Os Desafios de Haddad no Ministério da Fazenda
A política, curiosamente, é um terreno onde é possível ressuscitar mesmo sem ter partido. Nos últimos três anos e três meses, Fernando Haddad, à frente do Ministério da Fazenda do terceiro governo Lula, enfrentou altos e baixos que o fizeram passar por diversas reviravoltas. Acusado de ser ‘Taxad’, uma referência irônica à alta de impostos, seu sobrenome se tornou um alvo de piadas. No entanto, Haddad não se deixou abater. Ele foi responsável pela aprovação de reformas tributárias significativas, além de implementar a isenção do Imposto de Renda para quem recebe até R$ 5 mil mensais. Essas ações impulsionaram o crescimento econômico durante seu mandato. Contudo, na última quinta-feira, Haddad anunciou sua pré-candidatura ao governo de São Paulo. Embora as probabilidades não sejam favoráveis, sua candidatura se revela uma peça-chave para Lula alcançar os votos necessários para um possível quarto mandato.
A Relação Conturbada com Lula
É interessante notar que Haddad não foi a primeira escolha de Lula para a Fazenda quando iniciaram diálogos em novembro de 2022, durante a Conferência de Meio Ambiente da ONU em Sharm El Sheikh. Naquele momento, Lula cogitava o senador Jaques Wagner, mas Haddad tinha um plano em mente. Ele apresentou ao presidente eleito uma visão detalhada das renúncias fiscais que haviam sido concedidas a grandes grupos ao longo dos governos anteriores, enfatizando como esses recursos poderiam ser utilizados para atender à sua proposta de equidade fiscal, promovendo benefícios aos mais pobres e aumentando a carga tributária sobre os mais ricos. Assim, Haddad emergiu como o novo ministro da Fazenda.

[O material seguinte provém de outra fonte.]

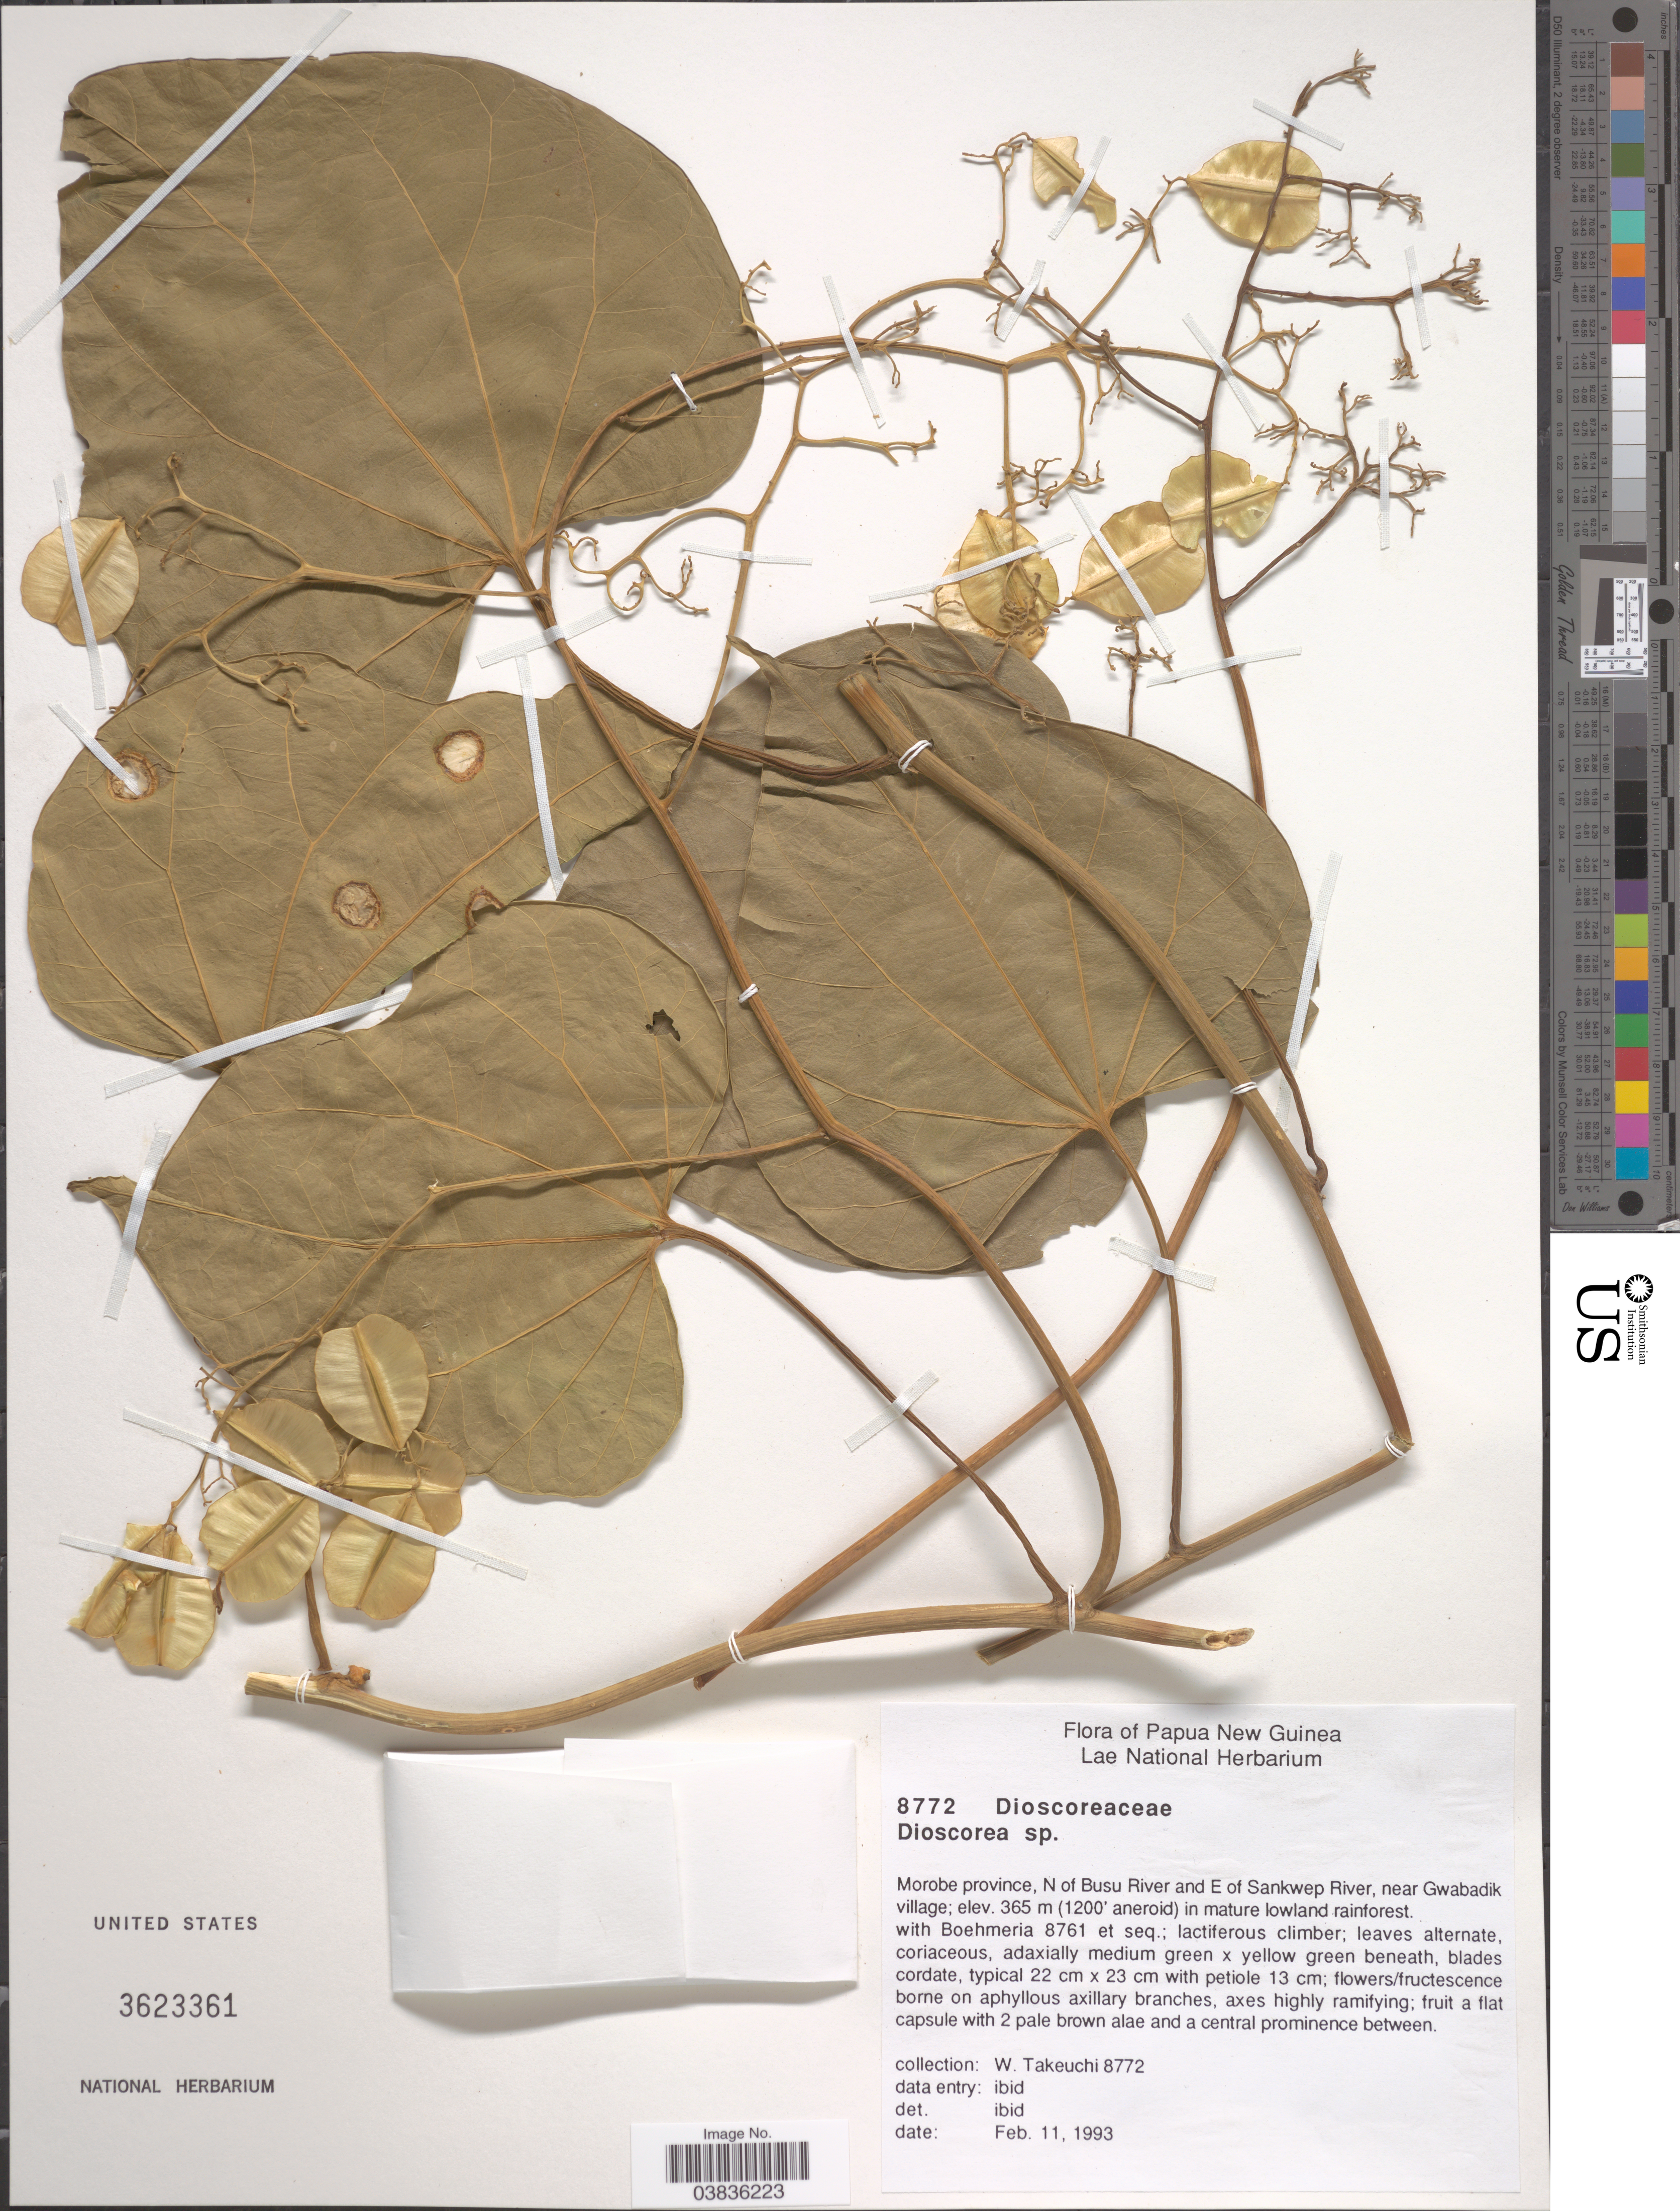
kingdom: Plantae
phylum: Tracheophyta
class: Liliopsida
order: Dioscoreales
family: Dioscoreaceae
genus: Dioscorea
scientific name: Dioscorea sp.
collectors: W. Takeuchi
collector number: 8772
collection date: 1993-02-11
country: Papua New Guinea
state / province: Morobe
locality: N of Busu River and E of Sankwep River, near Gwabadik village.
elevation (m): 365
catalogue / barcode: US 3623361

Durante as entrevistas com seus ex-auxiliares, a frase ‘Haddad tem um plano’ tornou-se uma constante. Porém, a relação entre o presidente e o ministro nem sempre foi harmoniosa. Desde antes da posse, Lula desautorizou decisões de Haddad em relação à cobrança de impostos federais sobre combustíveis. Em uma entrevista à GloboNews, Lula fez declarações polêmicas sobre a autonomia do Banco Central, o que piorou ainda mais a imagem de Haddad entre os mercados financeiros, que já nutria desconfiança em relação ao novo governo.

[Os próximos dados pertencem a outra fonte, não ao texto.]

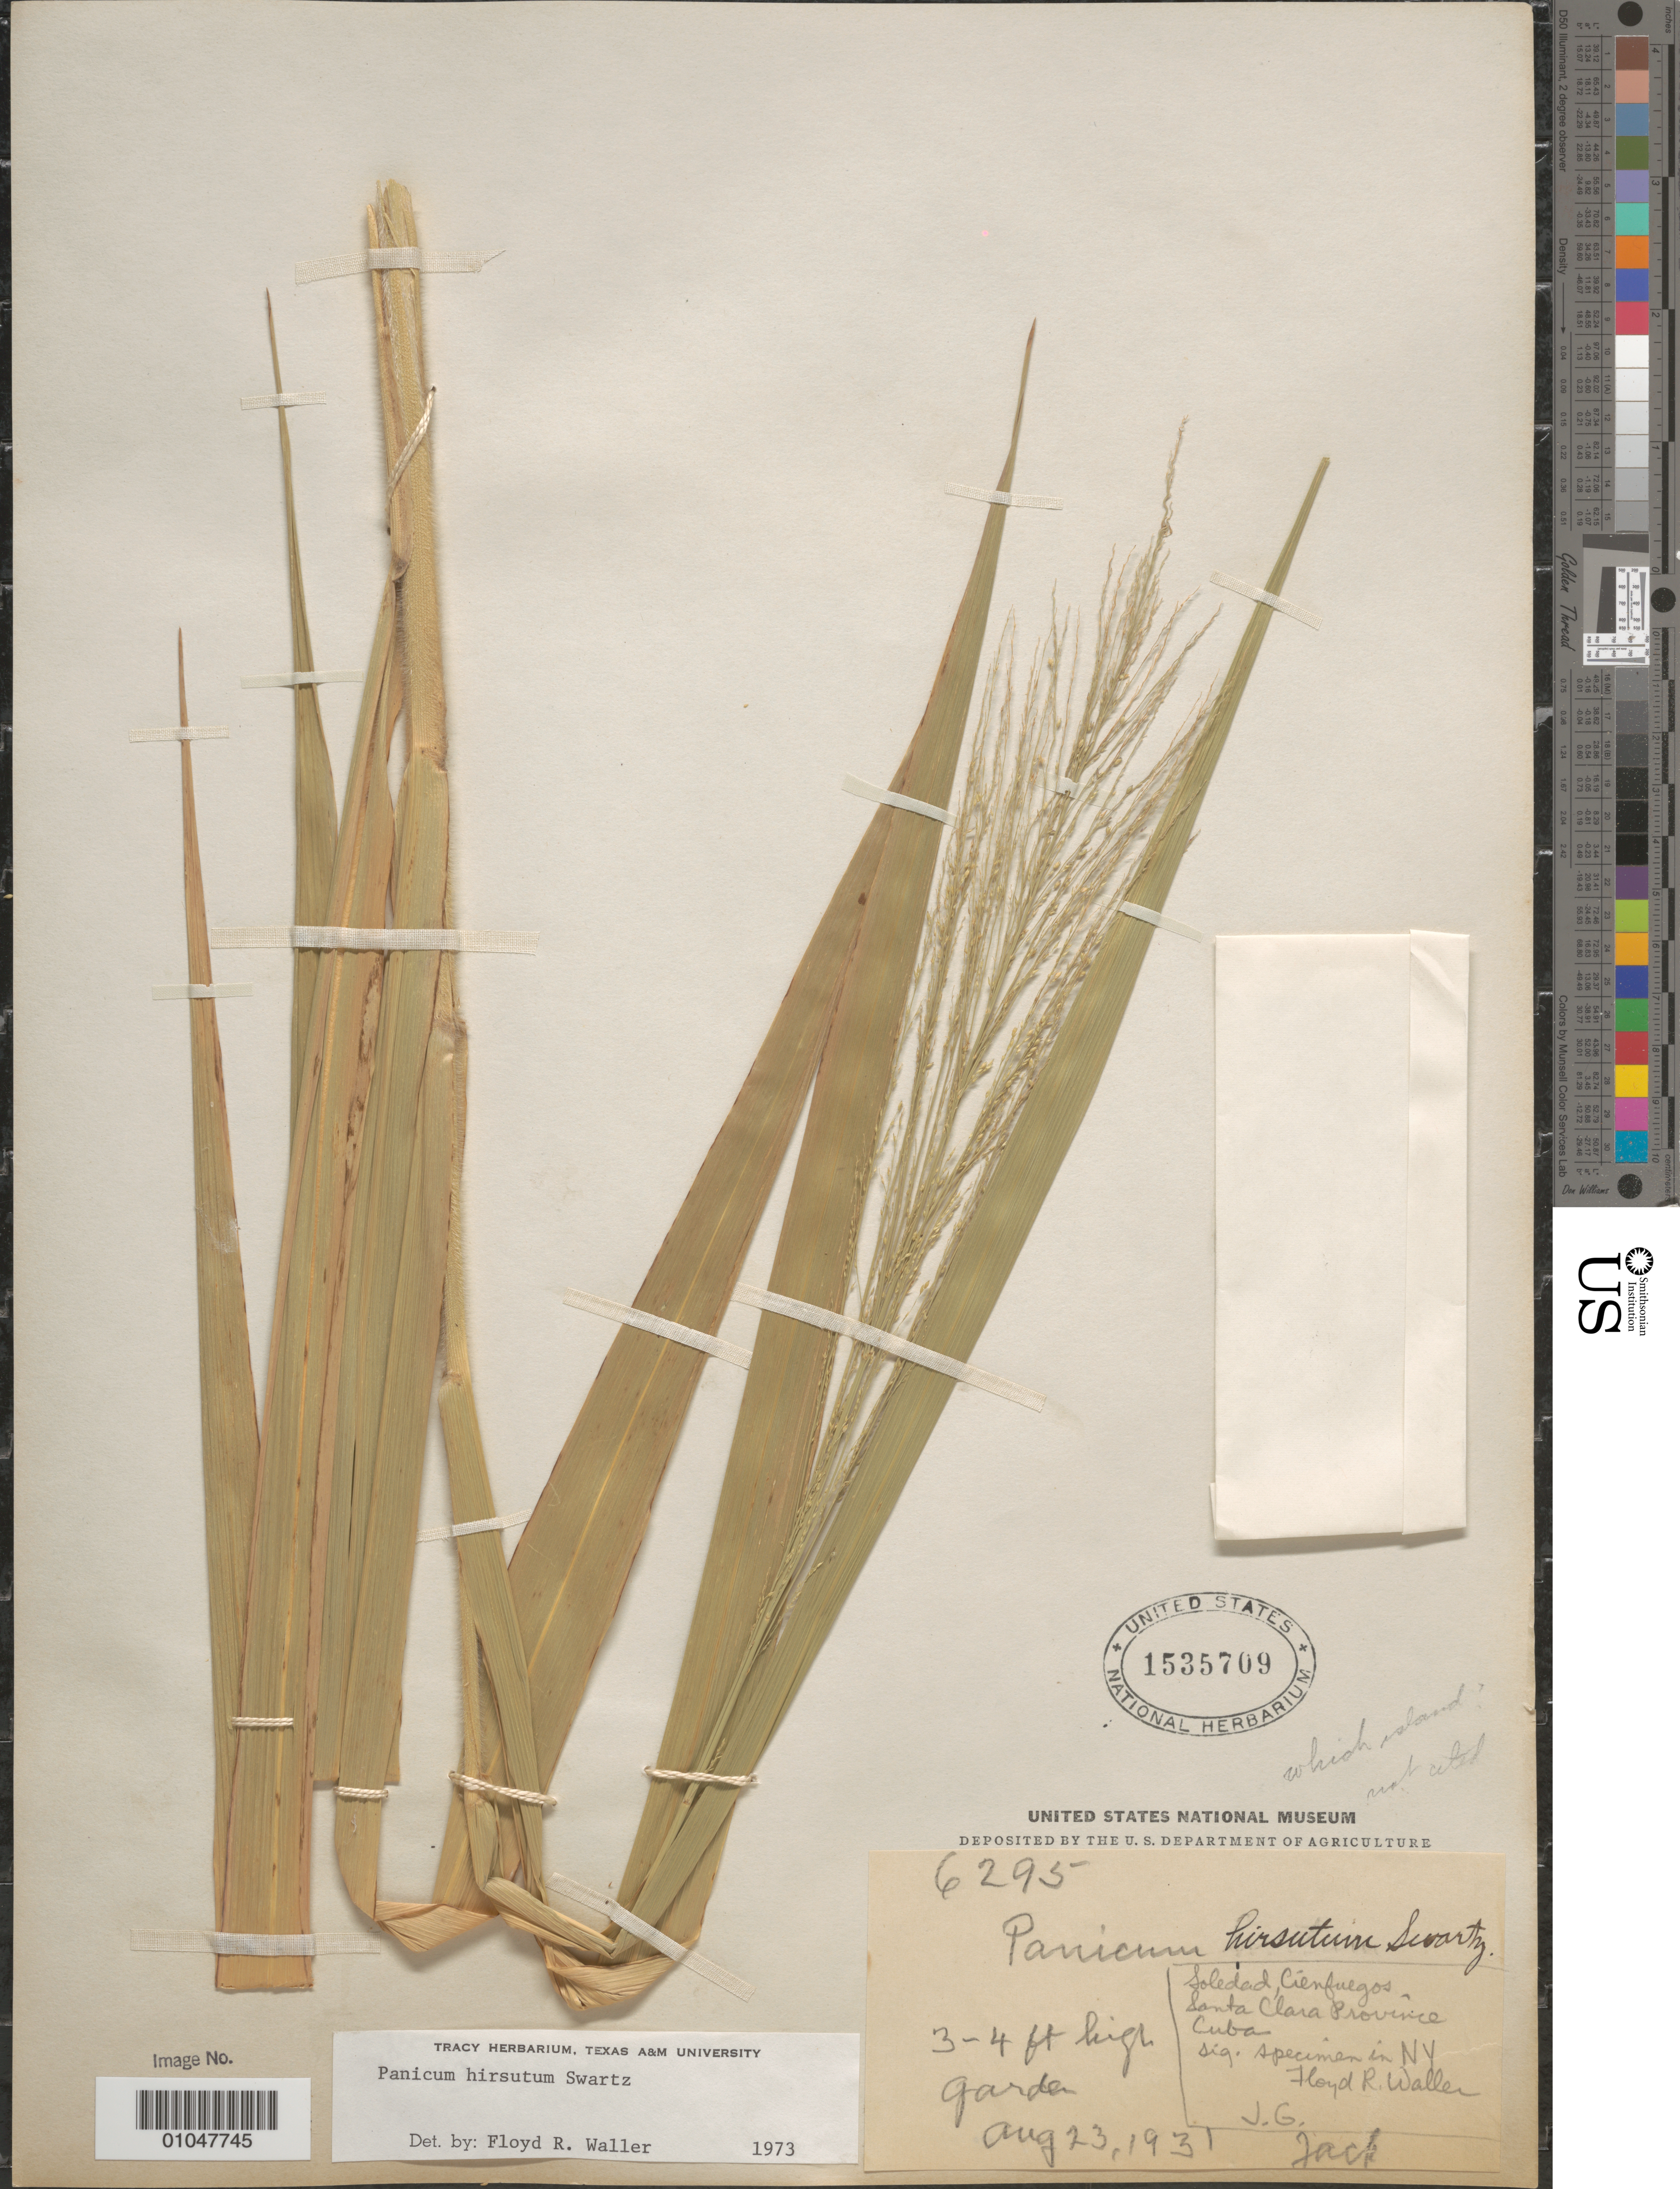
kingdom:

Tensões Internas e o Mercado Financeiro
O relacionamento conturbado entre Lula e Haddad exemplifica a complexidade das relações entre ministros e presidentes. Em meu livro de 2018, “O Pior Emprego do Mundo”, explorei essas dinâmicas e como a pressão para resultados imediatos pode levar à demissão de ministros da Fazenda. Haddad, consciente dessa realidade, formou uma equipe profissional de sua confiança para lidar com as adversidades. Entre eles estavam Dario Durigan, Rogério Ceron e outros colaboradores que compartilharam sua visão. No entanto, mesmo com um time forte, Haddad se viu em situações em que precisou do apoio de ex-ministros como Aloizio Mercadante e Guido Mantega para convencer Lula a abraçar suas propostas.
Aprovações e Críticas
Em outubro de 2023, Haddad comemorava a aprovação da reforma tributária, mas mesmo assim enfrentou críticas. Ao anunciar que a meta de déficit fiscal não seria alcançada, Lula gerou descontentamento tanto no mercado quanto na base de Haddad. O presidente se opôs a cortes orçamentários, alegando que a economia não poderia ser prejudicada. As tensões culminaram em dezembro, quando a presidente do PT, Gleisi Hoffmann, acusou a política econômica de Haddad de ser ‘austericida’. Lula, em vez de defender Haddad, decidiu manter uma posição neutra.
Consequências para a Eleição de 2024
A ascensão de Haddad como uma figura central na política paulista coincide com um cenário em que o governo enfrenta desafios significativos, como a insatisfação popular e a concorrência política crescente. A expectativa de sua candidatura ao governo de São Paulo, embora tenha suas dificuldades, é um reflexo do papel crucial que ele desempenhará nas próximas eleições. Diante da pressão eleitoral, Haddad se vê forçado a consolidar seu legado e, possivelmente, preparar-se para um futuro político pós-Lula.
Um Legado Polêmico
Com a aproximação das eleições de 2024 e a ascensão de novos candidatos, Haddad, agora mais político do que economista, enfrenta o desafio de equilibrar suas experiências passadas com as expectativas futuras. Seu histórico no governo Lula será um ponto focal nas campanhas, à medida que ele busca reafirmar seu papel como um defensor das causas populares, mesmo que isso signifique enfrentar criticas e desconfiança, tanto de aliados quanto de adversários.